As far as issues in the production cluster, there was only one, seemingly caused by a network partition. If you remember, about 100 pages back, I had mentioned how I introduced a fatal bug while writing network partition failure handling. The main motivation there was to try to prevent split brain cluster from forming. This turned out to be a real use-case, with exception of the whole split brain thing. After running Apache Ignite cluster in production for some time, I realized that network partitions, though rare, do happen and 99.9% of the time Ignite handles these network issues well. The partitioned node leaves the cluster and re-joins at a later time when the network is fixed. The split-brain cluster has never formed, however, there was one instance when a partitioned node got into a strange state where every attempt to take a distributed lock was treated as if the key has already been locked. Strangely enough Ignite's network partition event did not fire on the affected node. The rest of cluster did detect that the affected node had left the cluster and appropriate measures were automatically taken to re-balance the affinity function. However, the partitioned node itself continued running as if part of the larger cluster. This strangely resulted in all API requests on the partitioned node being rejected. The strange part is that the split brain cluster did not form, the partitioned node used the same affinity function and attempted to send lock requests to the mapped cluster nodes but was unable to communicate with the required nodes. I tried to make sense of what went wrong, looked into all the JVM logs from Ignite, but nothing really stood out. This was also not something I could reproduce nor did I ever see it in my production cluster since. 

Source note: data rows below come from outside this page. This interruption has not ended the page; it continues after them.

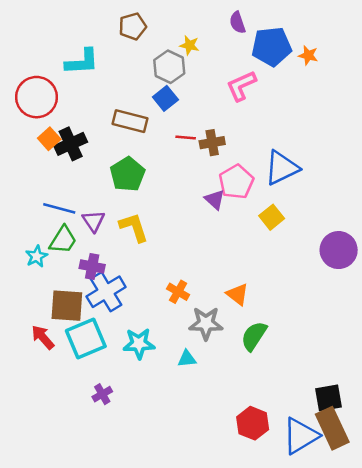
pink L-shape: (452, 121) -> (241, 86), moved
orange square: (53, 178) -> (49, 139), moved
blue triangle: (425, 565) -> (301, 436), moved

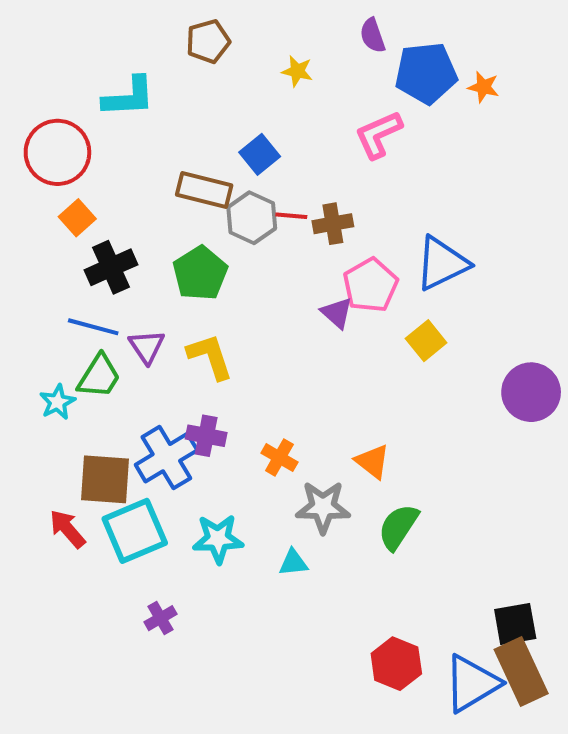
gray hexagon: (169, 67) -> (252, 218), moved
black cross: (71, 144) -> (111, 267), moved
purple cross: (92, 266) -> (206, 436), moved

I do have to make one disclaimer; my original solution was based on Ignite.NET 2.1.0 and there had since been two dot releases. As of this writing the latest available version is 2.3.0. According to the release notes, most of the updates are bug fixes, performance improvements and added support for .NET Core. Unfortunately I have not tested the newest version to see if the issues I have encountered have been fixed.

Final thoughts

I'll keep this short since this article is already long enough. The Apache Ignite In-Memory-Data-Grid is a powerful, robust, highly optimized distributed computing platform. It can be used to build data processing pipelines, caching solutions, run in-memory data analytics on large data sets, and event to implement atomic REST API actions. This was definitely a fun project, I'll be looking to expand my usage of Apache Ignite and will start taking full advantage of this incredible platform in the future.